Source material.
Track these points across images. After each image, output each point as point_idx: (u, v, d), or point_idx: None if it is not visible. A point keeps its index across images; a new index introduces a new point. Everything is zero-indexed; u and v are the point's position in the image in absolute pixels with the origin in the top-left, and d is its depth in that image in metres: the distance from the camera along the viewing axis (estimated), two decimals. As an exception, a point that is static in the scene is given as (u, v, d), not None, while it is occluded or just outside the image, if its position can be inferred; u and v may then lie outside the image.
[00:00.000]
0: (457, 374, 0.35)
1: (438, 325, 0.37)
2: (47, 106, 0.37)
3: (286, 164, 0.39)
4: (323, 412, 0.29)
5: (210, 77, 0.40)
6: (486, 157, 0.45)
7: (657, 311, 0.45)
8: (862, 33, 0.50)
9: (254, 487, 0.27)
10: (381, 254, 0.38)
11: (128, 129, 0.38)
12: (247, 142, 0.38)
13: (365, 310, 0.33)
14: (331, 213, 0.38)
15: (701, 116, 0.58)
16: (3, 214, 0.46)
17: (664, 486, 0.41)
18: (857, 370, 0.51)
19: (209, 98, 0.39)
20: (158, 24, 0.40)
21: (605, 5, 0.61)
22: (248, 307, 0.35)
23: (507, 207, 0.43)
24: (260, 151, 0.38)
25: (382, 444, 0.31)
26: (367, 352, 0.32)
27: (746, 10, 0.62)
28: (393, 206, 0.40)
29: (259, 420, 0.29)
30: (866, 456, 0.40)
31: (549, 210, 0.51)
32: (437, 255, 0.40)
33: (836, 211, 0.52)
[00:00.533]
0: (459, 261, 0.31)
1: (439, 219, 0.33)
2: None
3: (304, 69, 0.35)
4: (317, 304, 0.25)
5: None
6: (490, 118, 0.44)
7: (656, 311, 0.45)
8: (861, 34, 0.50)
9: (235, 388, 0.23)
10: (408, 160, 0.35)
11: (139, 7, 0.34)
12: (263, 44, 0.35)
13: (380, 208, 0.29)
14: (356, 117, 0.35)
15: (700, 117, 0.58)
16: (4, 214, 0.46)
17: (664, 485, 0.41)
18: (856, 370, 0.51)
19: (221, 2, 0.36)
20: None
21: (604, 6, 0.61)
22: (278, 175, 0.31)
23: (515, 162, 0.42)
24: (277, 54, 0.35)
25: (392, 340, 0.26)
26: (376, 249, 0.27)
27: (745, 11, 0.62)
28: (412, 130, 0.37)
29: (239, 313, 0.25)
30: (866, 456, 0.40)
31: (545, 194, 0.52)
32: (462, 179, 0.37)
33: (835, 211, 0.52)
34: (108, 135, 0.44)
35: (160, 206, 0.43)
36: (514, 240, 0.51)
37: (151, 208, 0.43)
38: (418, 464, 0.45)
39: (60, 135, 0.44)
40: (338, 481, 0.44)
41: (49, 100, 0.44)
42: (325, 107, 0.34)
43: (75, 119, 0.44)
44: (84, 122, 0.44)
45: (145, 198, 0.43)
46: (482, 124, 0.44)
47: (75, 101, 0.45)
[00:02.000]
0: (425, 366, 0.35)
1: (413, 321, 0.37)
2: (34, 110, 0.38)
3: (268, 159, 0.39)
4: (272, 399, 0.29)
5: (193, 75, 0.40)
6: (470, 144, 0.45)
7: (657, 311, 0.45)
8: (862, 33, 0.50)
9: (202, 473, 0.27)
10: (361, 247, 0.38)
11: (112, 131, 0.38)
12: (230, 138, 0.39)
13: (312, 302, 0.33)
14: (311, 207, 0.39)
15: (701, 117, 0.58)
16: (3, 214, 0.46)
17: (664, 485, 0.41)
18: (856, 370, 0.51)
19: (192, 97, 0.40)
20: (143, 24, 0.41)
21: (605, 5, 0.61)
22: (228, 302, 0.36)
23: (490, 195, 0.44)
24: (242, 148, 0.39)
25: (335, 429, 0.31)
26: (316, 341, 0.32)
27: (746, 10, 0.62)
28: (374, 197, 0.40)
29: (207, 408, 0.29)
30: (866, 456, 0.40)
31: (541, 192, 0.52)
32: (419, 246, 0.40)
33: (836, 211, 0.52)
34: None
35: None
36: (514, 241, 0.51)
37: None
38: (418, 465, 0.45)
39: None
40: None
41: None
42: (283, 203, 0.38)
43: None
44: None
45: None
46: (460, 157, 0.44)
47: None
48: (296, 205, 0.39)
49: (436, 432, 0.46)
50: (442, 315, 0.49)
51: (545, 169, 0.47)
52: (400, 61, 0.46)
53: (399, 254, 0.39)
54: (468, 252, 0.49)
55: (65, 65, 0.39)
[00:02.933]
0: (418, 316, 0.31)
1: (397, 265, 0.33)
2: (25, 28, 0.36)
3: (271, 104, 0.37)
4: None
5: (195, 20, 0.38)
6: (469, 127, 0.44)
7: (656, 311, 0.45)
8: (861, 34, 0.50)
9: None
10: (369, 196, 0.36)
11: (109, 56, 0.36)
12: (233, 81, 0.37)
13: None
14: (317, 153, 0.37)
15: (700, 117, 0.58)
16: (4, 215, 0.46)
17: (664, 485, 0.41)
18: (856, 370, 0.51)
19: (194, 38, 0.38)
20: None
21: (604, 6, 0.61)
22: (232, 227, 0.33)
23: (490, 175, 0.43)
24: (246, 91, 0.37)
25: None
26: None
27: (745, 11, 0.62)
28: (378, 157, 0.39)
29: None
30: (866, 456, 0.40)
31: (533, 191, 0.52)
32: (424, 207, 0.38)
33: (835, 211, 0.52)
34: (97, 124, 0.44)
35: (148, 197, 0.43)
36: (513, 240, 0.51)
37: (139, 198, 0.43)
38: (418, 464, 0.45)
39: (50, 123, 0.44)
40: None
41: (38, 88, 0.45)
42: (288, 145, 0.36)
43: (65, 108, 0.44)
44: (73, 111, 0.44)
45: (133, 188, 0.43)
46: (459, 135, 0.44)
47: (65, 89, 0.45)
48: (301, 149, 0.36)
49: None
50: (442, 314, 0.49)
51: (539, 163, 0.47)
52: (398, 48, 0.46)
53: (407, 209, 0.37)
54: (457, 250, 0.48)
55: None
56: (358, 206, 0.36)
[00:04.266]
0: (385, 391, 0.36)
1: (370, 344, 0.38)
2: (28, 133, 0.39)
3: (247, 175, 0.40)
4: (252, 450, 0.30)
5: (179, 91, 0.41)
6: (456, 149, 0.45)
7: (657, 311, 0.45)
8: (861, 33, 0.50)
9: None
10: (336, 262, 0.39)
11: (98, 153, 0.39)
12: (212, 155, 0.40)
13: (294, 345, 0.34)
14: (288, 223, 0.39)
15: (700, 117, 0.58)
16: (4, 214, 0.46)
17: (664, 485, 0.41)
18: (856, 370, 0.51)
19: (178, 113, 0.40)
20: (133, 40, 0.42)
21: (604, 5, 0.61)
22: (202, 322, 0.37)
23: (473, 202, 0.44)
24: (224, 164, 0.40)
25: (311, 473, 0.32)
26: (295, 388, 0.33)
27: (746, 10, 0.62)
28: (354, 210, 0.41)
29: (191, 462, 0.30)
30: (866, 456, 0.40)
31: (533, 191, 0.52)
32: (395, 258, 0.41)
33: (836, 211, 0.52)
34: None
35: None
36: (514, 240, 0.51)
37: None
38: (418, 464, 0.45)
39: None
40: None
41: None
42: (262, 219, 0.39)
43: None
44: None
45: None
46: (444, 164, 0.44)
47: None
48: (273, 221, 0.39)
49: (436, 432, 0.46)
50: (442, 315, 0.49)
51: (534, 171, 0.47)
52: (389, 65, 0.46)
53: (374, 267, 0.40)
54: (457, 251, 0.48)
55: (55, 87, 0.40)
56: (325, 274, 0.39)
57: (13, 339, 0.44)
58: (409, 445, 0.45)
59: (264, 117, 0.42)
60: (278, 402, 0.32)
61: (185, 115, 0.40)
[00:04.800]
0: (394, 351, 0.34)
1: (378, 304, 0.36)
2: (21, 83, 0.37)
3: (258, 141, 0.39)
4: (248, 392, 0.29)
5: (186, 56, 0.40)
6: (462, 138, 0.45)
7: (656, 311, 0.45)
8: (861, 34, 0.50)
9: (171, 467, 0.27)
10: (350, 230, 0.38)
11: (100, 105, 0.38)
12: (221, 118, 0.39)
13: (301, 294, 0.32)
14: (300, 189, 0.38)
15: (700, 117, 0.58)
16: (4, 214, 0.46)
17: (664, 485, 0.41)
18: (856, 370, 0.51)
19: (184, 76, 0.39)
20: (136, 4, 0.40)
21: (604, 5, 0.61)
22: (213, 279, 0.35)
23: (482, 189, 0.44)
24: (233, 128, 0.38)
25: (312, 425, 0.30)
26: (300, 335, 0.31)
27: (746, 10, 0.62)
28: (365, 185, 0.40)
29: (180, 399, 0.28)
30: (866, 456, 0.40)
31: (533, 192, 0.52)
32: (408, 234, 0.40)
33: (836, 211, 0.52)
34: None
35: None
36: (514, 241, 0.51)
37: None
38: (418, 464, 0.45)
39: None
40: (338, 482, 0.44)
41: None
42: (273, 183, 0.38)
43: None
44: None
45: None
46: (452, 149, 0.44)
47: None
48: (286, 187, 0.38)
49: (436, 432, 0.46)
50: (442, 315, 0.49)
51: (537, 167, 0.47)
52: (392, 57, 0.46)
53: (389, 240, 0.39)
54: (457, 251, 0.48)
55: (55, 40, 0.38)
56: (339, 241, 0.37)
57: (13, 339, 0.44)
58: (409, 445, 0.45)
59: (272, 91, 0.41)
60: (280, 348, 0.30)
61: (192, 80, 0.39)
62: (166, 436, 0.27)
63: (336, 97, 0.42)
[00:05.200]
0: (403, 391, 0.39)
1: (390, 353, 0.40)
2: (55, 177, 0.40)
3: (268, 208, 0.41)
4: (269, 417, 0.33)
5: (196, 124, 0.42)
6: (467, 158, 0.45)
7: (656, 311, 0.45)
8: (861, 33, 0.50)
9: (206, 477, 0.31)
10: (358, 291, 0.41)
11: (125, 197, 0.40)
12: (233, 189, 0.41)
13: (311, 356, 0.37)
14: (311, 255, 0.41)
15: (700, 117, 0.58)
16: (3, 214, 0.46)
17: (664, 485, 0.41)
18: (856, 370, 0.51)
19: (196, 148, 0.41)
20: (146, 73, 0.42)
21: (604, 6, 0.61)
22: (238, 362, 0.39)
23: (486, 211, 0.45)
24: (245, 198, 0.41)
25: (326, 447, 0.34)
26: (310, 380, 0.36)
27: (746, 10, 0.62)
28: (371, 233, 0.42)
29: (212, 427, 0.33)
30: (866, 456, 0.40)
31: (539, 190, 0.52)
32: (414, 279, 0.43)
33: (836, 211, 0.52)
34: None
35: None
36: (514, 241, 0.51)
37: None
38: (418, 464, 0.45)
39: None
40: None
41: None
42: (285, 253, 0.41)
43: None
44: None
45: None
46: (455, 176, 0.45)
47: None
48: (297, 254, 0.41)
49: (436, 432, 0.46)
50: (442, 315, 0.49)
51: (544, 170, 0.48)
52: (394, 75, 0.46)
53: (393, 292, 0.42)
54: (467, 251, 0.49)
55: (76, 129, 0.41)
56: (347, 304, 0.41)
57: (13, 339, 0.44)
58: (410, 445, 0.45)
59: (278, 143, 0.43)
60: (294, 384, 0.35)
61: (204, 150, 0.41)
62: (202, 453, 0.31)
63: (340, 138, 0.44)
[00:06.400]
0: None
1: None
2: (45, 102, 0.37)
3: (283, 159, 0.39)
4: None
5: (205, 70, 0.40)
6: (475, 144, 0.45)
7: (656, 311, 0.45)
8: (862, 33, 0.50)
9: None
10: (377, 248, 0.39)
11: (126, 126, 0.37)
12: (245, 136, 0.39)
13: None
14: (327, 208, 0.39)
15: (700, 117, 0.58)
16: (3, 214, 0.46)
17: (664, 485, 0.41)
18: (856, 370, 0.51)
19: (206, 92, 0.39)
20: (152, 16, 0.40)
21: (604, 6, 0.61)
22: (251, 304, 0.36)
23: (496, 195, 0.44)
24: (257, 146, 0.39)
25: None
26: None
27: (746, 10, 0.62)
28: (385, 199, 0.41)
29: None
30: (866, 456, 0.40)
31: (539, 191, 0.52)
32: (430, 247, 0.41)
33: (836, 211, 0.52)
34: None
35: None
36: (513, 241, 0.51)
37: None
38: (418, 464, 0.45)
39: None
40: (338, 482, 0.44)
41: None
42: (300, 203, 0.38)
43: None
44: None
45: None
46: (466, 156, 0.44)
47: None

Instructions to follow.
Return a word-for-word copy of the lines above from the one holding "44: (84, 122, 0.44)" through the one holding "[00:02.933]", with both of them included and nothing besides.

Reply to the task.
44: (84, 122, 0.44)
45: (145, 198, 0.43)
46: (482, 124, 0.44)
47: (75, 101, 0.45)
[00:02.000]
0: (425, 366, 0.35)
1: (413, 321, 0.37)
2: (34, 110, 0.38)
3: (268, 159, 0.39)
4: (272, 399, 0.29)
5: (193, 75, 0.40)
6: (470, 144, 0.45)
7: (657, 311, 0.45)
8: (862, 33, 0.50)
9: (202, 473, 0.27)
10: (361, 247, 0.38)
11: (112, 131, 0.38)
12: (230, 138, 0.39)
13: (312, 302, 0.33)
14: (311, 207, 0.39)
15: (701, 117, 0.58)
16: (3, 214, 0.46)
17: (664, 485, 0.41)
18: (856, 370, 0.51)
19: (192, 97, 0.40)
20: (143, 24, 0.41)
21: (605, 5, 0.61)
22: (228, 302, 0.36)
23: (490, 195, 0.44)
24: (242, 148, 0.39)
25: (335, 429, 0.31)
26: (316, 341, 0.32)
27: (746, 10, 0.62)
28: (374, 197, 0.40)
29: (207, 408, 0.29)
30: (866, 456, 0.40)
31: (541, 192, 0.52)
32: (419, 246, 0.40)
33: (836, 211, 0.52)
34: None
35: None
36: (514, 241, 0.51)
37: None
38: (418, 465, 0.45)
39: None
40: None
41: None
42: (283, 203, 0.38)
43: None
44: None
45: None
46: (460, 157, 0.44)
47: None
48: (296, 205, 0.39)
49: (436, 432, 0.46)
50: (442, 315, 0.49)
51: (545, 169, 0.47)
52: (400, 61, 0.46)
53: (399, 254, 0.39)
54: (468, 252, 0.49)
55: (65, 65, 0.39)
[00:02.933]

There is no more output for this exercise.